Journal entry by Donna & Dana Westcott



A beautiful day as calm as could be, was broken from its serenity. The high water on the Schroon, made us desire lunch before noon.

The paddlers flowed with the river, and several times they did quiver. We were pushed side to side, like a float in a tsunomi tide.

We were without some silver friends, who would have comforted our nervous ends. But onwards we did fare, in category one rapids we did dare.

So you question our brave fleet? That carried on without Pete(s). Plastic boats moved past the danger, without a loss to the turbid stranger.

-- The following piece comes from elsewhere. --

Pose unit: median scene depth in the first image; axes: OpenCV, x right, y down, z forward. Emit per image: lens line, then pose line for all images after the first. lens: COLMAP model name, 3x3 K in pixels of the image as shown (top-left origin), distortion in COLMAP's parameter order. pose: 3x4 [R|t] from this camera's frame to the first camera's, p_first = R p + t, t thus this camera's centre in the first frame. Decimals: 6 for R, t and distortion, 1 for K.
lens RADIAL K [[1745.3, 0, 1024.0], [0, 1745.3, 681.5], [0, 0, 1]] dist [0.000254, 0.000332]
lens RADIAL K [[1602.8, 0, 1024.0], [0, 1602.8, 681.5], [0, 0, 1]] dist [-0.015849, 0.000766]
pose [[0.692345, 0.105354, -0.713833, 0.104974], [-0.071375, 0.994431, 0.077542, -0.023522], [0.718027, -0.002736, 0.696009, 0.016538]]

Lucky we were in the face of the flow, as shown by the faces which did glow. Next year we hope to repeat the day, with the Crooked Caners leading the way.

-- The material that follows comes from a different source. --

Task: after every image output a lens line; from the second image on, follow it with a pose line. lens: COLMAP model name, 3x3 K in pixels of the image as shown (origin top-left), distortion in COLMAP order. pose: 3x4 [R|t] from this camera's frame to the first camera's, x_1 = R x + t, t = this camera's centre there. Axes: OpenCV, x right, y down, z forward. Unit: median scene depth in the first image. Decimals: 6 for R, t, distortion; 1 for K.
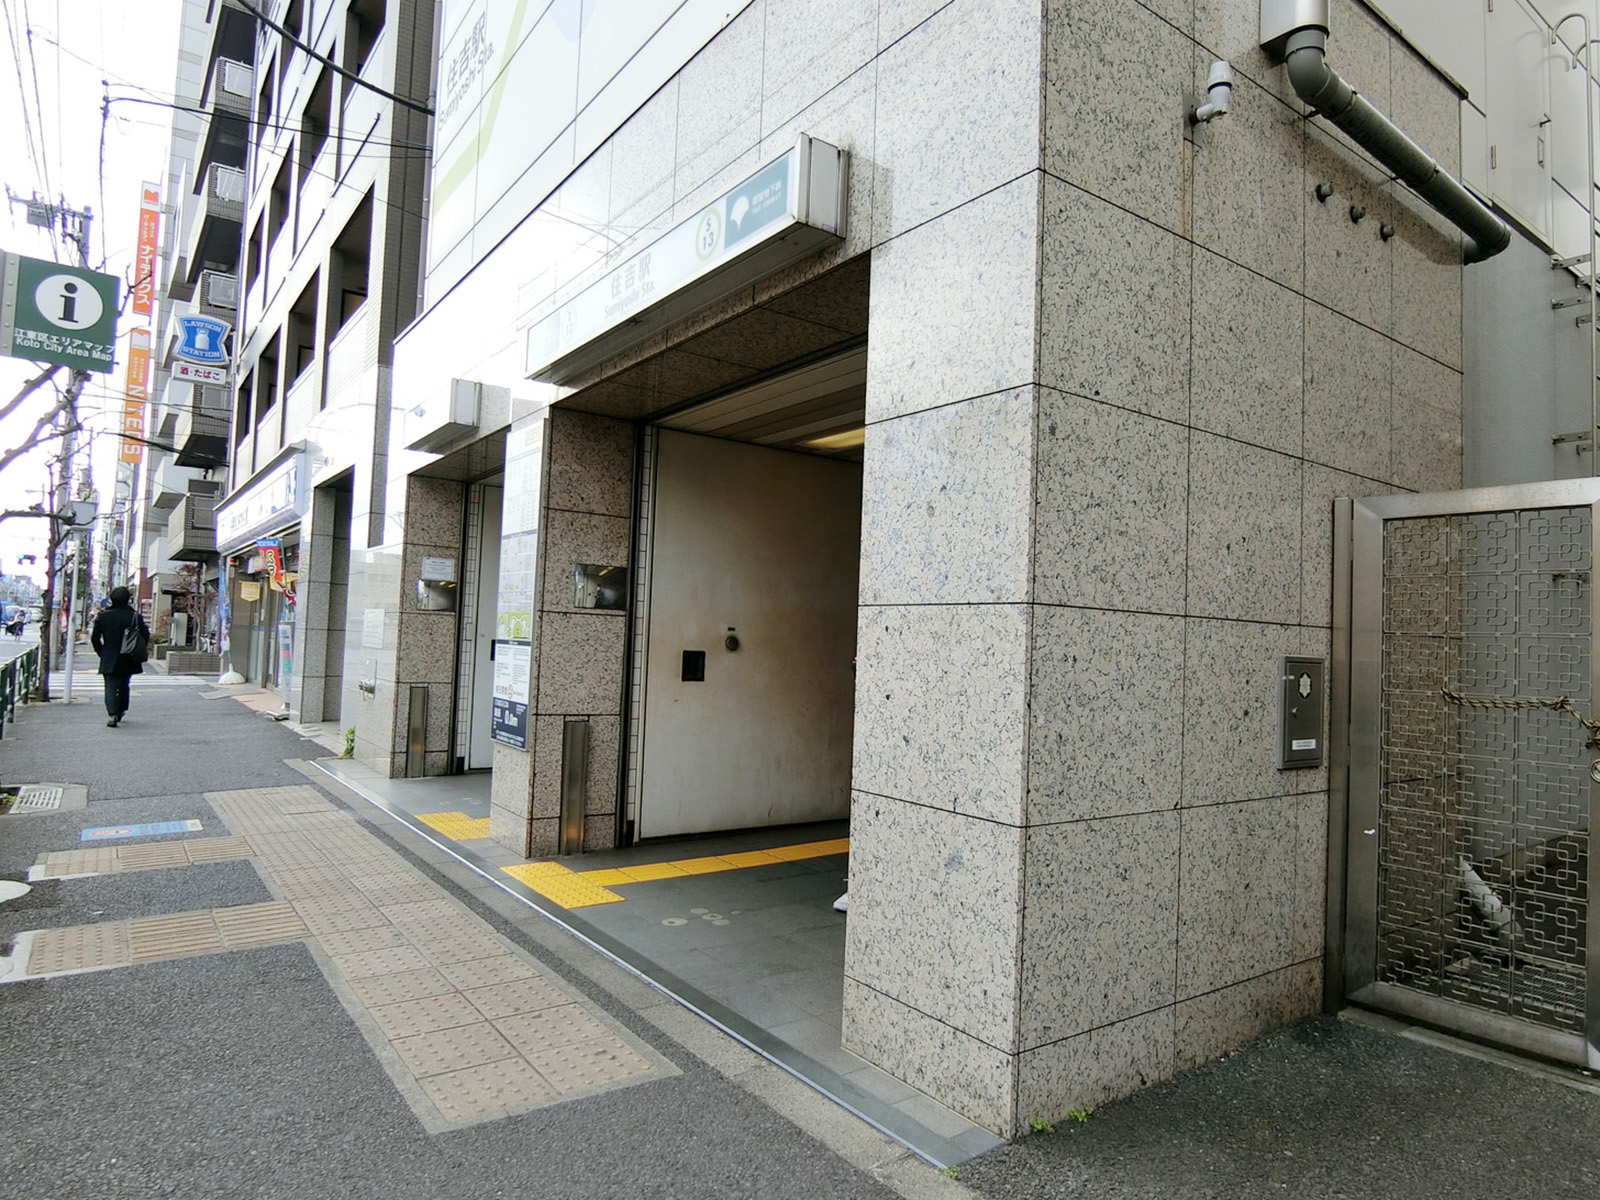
lens RADIAL K [[963.1, 0, 800.0], [0, 963.1, 600.0], [0, 0, 1]] dist [0.000841, 0.000525]
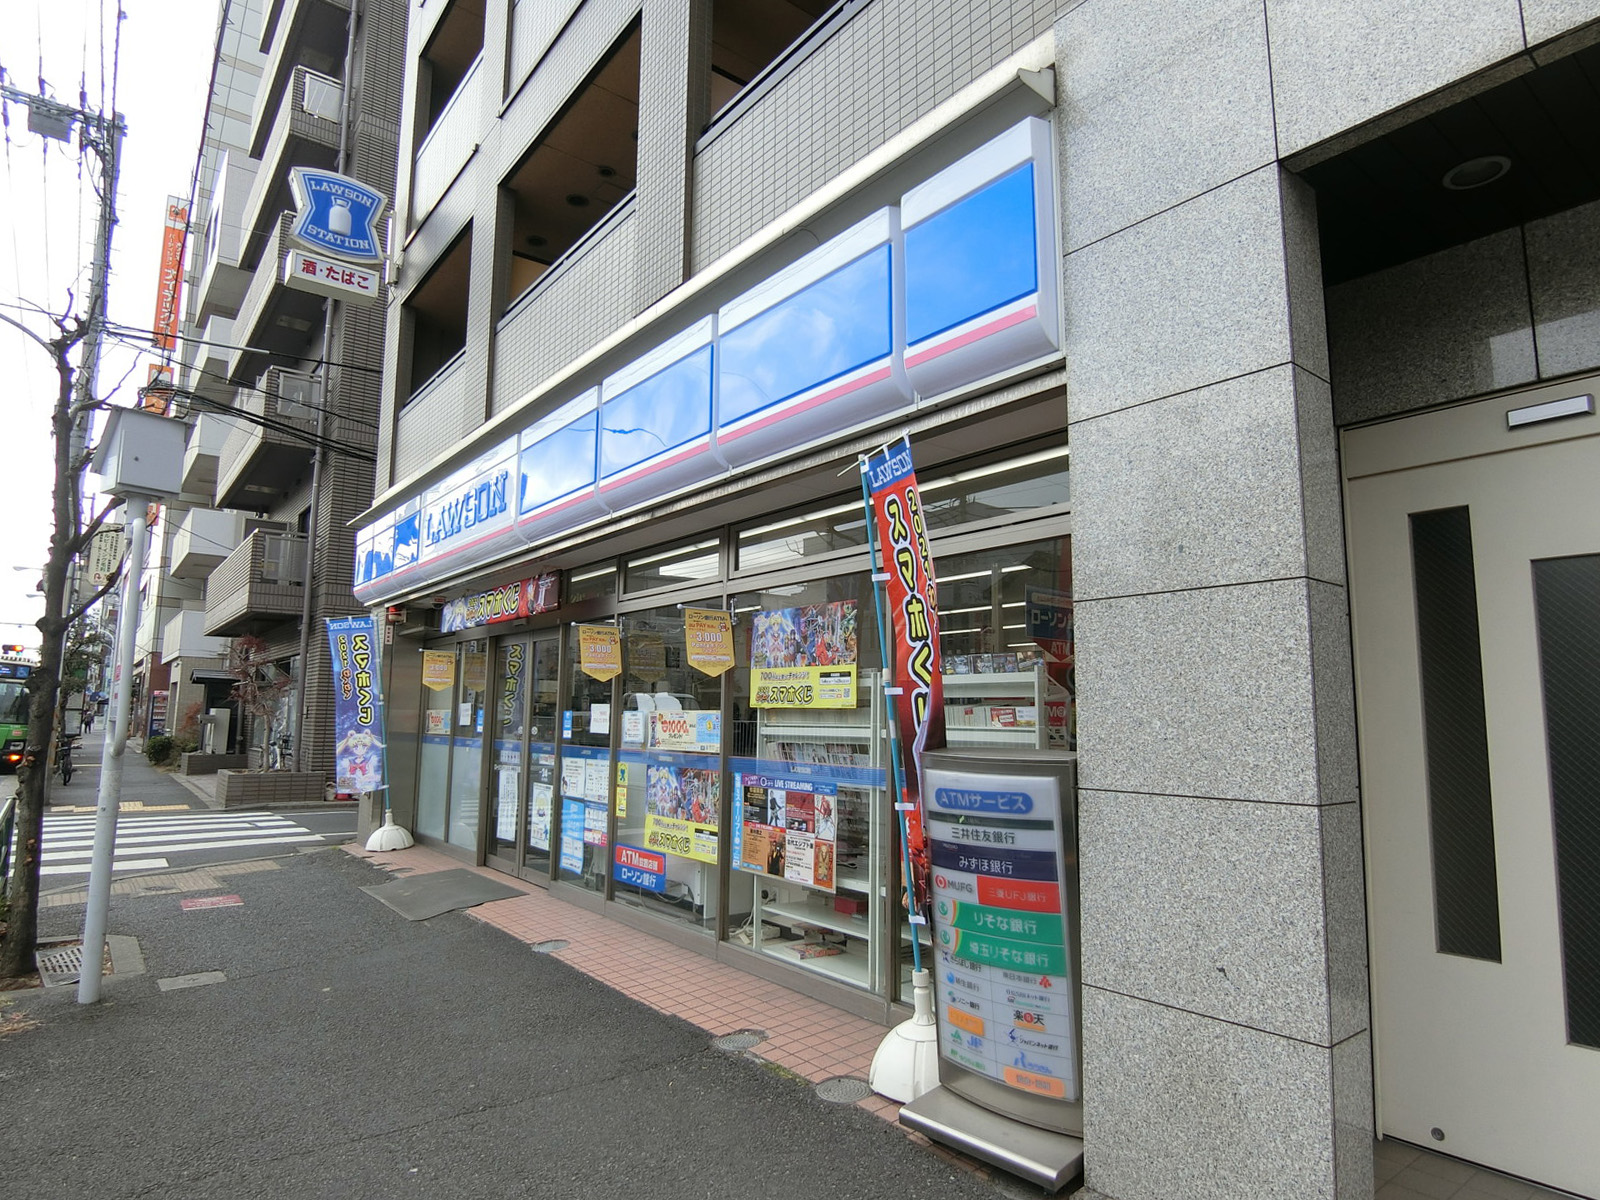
lens RADIAL K [[924.1, 0, 800.0], [0, 924.1, 600.0], [0, 0, 1]] dist [-0.004323, -0.001331]
pose [[0.999218, -0.023730, 0.031631, -0.291057], [0.026224, 0.996377, -0.080905, -0.000445], [-0.029597, 0.081672, 0.996220, 0.370884]]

8/31/14 - Ray Bouchard added 9 photos.

8/31/14 - Margie Litwin added 2 photos.

14 photos



Rolling on the River



Lunch "al fresco"



Serenity on the Schroon (between rapids)!



Part of our group waiting for the rest of us to launch just north of Exit 24. - added by Ray



Neil and Dana, one of our co-leaders, patiently waiting to see if anyone needed help during the launch. - added by Ray



Jan and Jim are definitely in "Synch" in their tandem kayak. Do you notice how focused they are? If you look carefully at the river you may get a sense of just how swift the current was that day.- added by Ray



Erosion is a constant problem on this river. Notice the orange flagging along the edge of the cliff and the chunks of vegetation that fell from above. - added by Ray



A bit of forest forensics is called for here. If it weren't for erosion no one would have been aware of the mystery posed here. For instance, is that object under the tree a tap root and that is all that's left of it, or perhaps many years ago a seedling sprouted next to an old stump. The tree grew bigger and bigger until it eventually covered the stump, until the raging river exposed it. I'm sure that with a little imagination you can come up with other explanations. - added by Ray



I'm guessing that the flowering plants growing on the bank are called "Sneezeweed". It was hard to take a close up from a kayak that wanted to move with the current, but some of the downward pointing petals appear to have 3 lobes. If I'm correct in my identification, then this plant gets its name from the fact that years ago parts of it were ground up into Snuff, which when inhaled (aka- snorted), would make you sneeze, thus ridding you of all those evil spirits. - added by Ray



Cardinal Flowers - added by Ray



I can't take much credit for this one. First, I wouldn't have seen it climbing up the bank behind me as I sat eating lunch unless someone pointed it out to me. Second, I didn't have a clue as to what it would grow into, but I did remember seeing it recently in Jackie Donnelley's Blog (Saratoga Woods and Waterways) dated 8/26. She identified it as the caterpillar stage of the "Milkweed Tiger Moth", or "Milkweed Tussock Moth". The tufts of hair and the bright coloration serve as a warning to anything that would like to eat it that it is toxic. As beautiful as it is it matures into a drab, grey moth that flies at night. According to one source, the moth warns bats of its unpalatability by producing ultrasonic "clicking" sounds. Apparently this "Trash Talk", as they put it, keeps most of the moths alive long enough to procreate. - added by Ray



Could this be an early warning sign of what lies ahead? The End (of mine anyway)! - added by Ray



Not the best shot of a cardinal flower with the kayak bobbing and drifting about, camera in one hand and holding the riverbank weeds with the other. - added by Margie



Where was Ray with his telephoto lens!? Picture the hummingbird feeding at this cardinal flower moments before as I approached. Time for a new camera? - added by Margie




Another wonderful paddling day in the Adirondacks!!